German Chancellor Olaf Scholz has grown displeased with the country’s foreign minister, Annalena Baerbock, the newspaper Bild reported on Sunday, citing a person familiar with the matter.
“In the chancellor’s office, Baerbock’s mistakes are being carefully noted,” a government insider was quoted as saying.
The most recent rift was reportedly when the foreign minister told the Parliamentary Assembly of the Council of Europe last week that “we’re fighting a war against Russia, not against each other.”
Baerbock’s words clashed with Berlin’s stance that, despite supplying Kiev with heavy weapons, Germany is not a party to the armed conflict. Her comments were condemned in Russia, as well as slammed by the opposition at home as reckless and dangerous.
“This is a war between Russia and Ukraine,” Scholz clarified on Saturday. “That doesn’t change if we provide Ukraine with financial and humanitarian aid or deliver weapons.”
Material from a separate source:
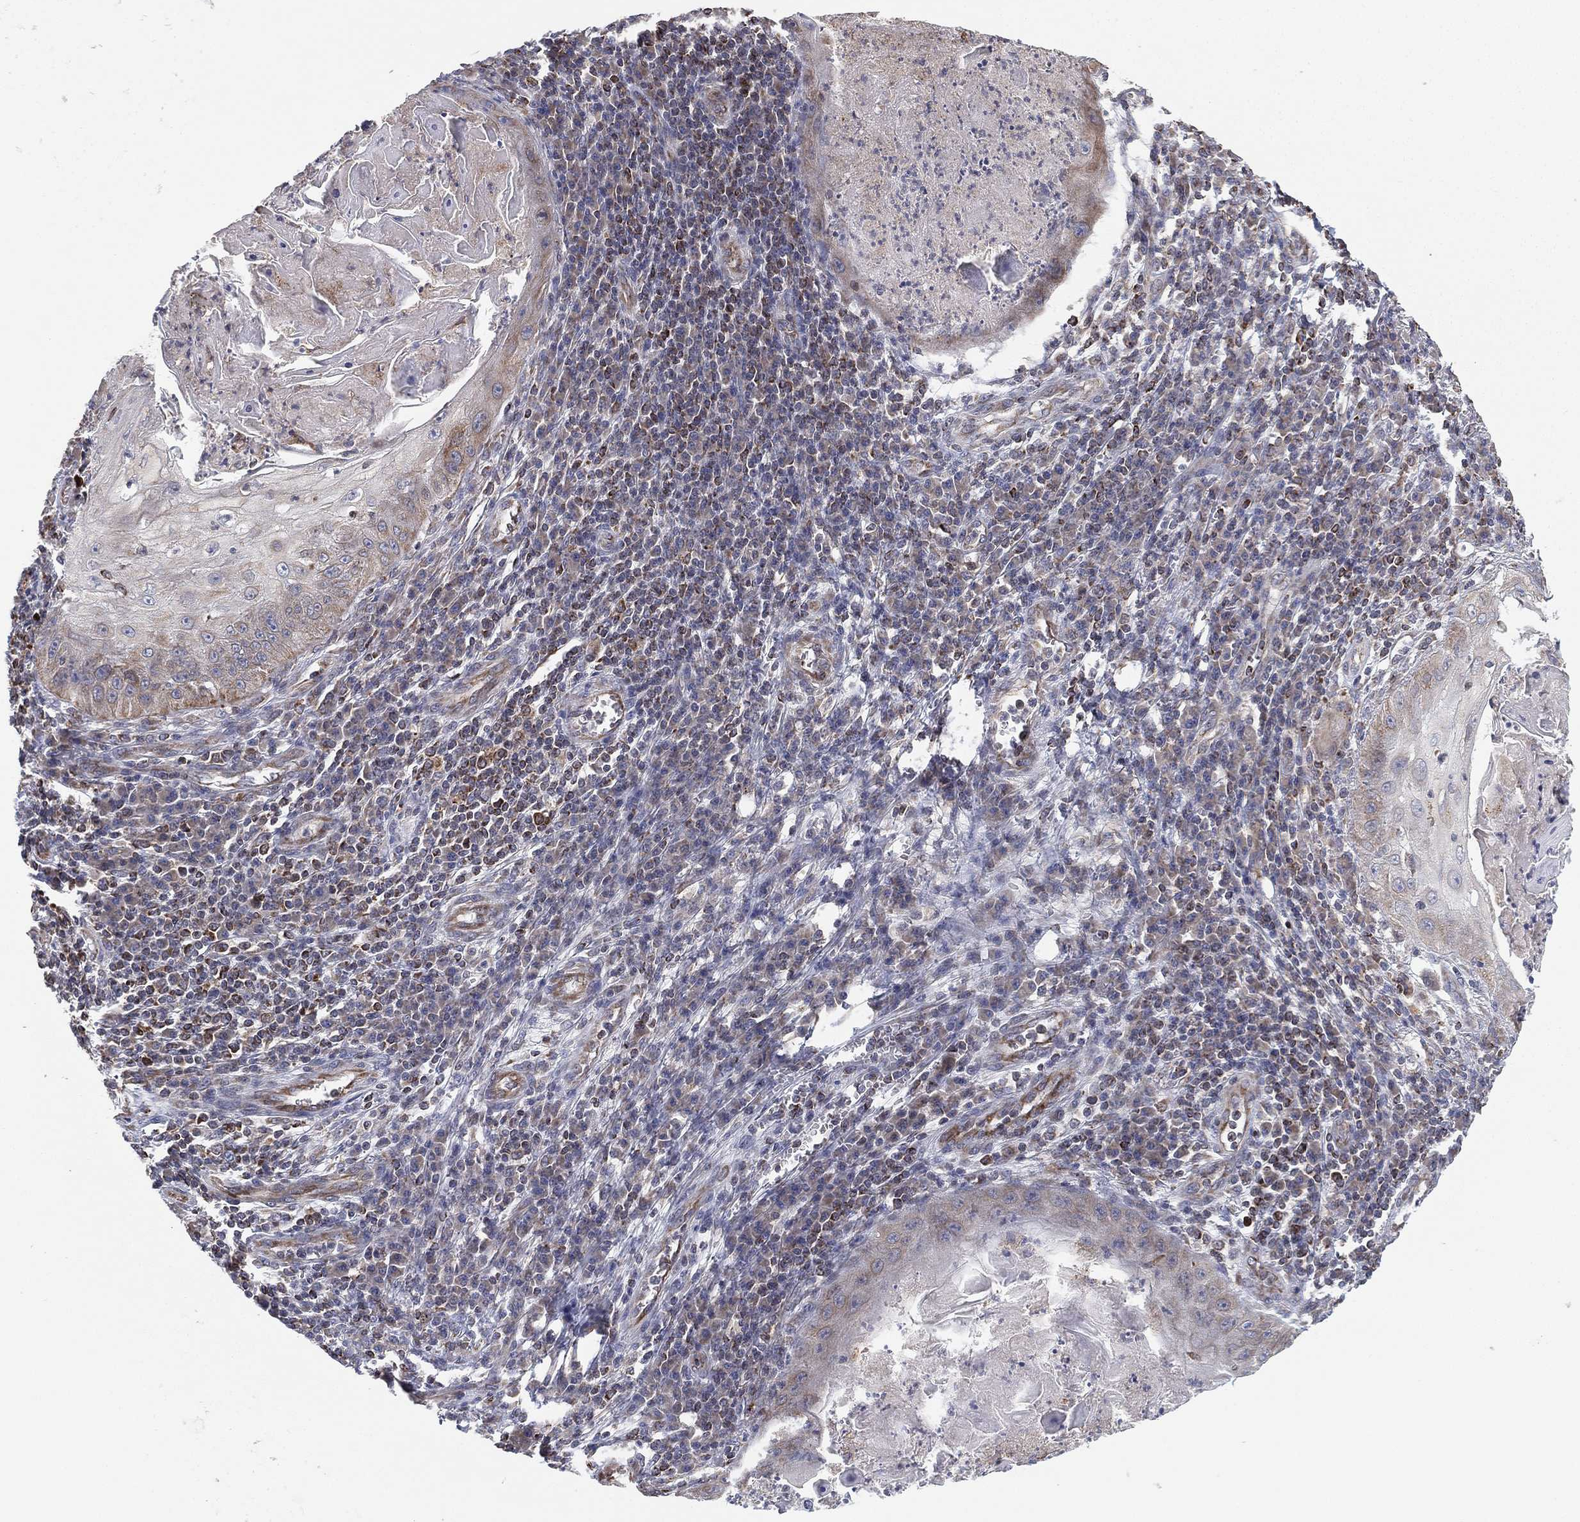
{"staining": {"intensity": "weak", "quantity": "<25%", "location": "cytoplasmic/membranous"}, "tissue": "skin cancer", "cell_type": "Tumor cells", "image_type": "cancer", "snomed": [{"axis": "morphology", "description": "Squamous cell carcinoma, NOS"}, {"axis": "topography", "description": "Skin"}], "caption": "A micrograph of squamous cell carcinoma (skin) stained for a protein shows no brown staining in tumor cells.", "gene": "CYB5B", "patient": {"sex": "male", "age": 70}}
Apart from the ‘war’ comment, according to Bild, Baerbock jumped the gun this month by saying in an interview with French media that Berlin would not bar Poland from sending German-made Leopard 2 tanks to Ukraine. The chancellery was said to have been blindsided by her statement because Scholz was still negotiating the sensitive matter at the time with the US and other European countries.
The report said that Baerbock also ruffled some feathers by refusing to fly to Paris for a meeting in October, citing “a family vacation,” and by voicing reservations over the timing of Scholz’s trip to China last year.
Last week, the German Foreign Ministry apologized for tweeting that Russian Foreign Minister Sergey Lavrov, who was travelling in Africa at the time, had come “not to see leopards.” A spokeswoman for African Union Commission Chairman Moussa Faki slammed the tweet, accusing Baerbock’s ministry of rehashing “colonial tropes.”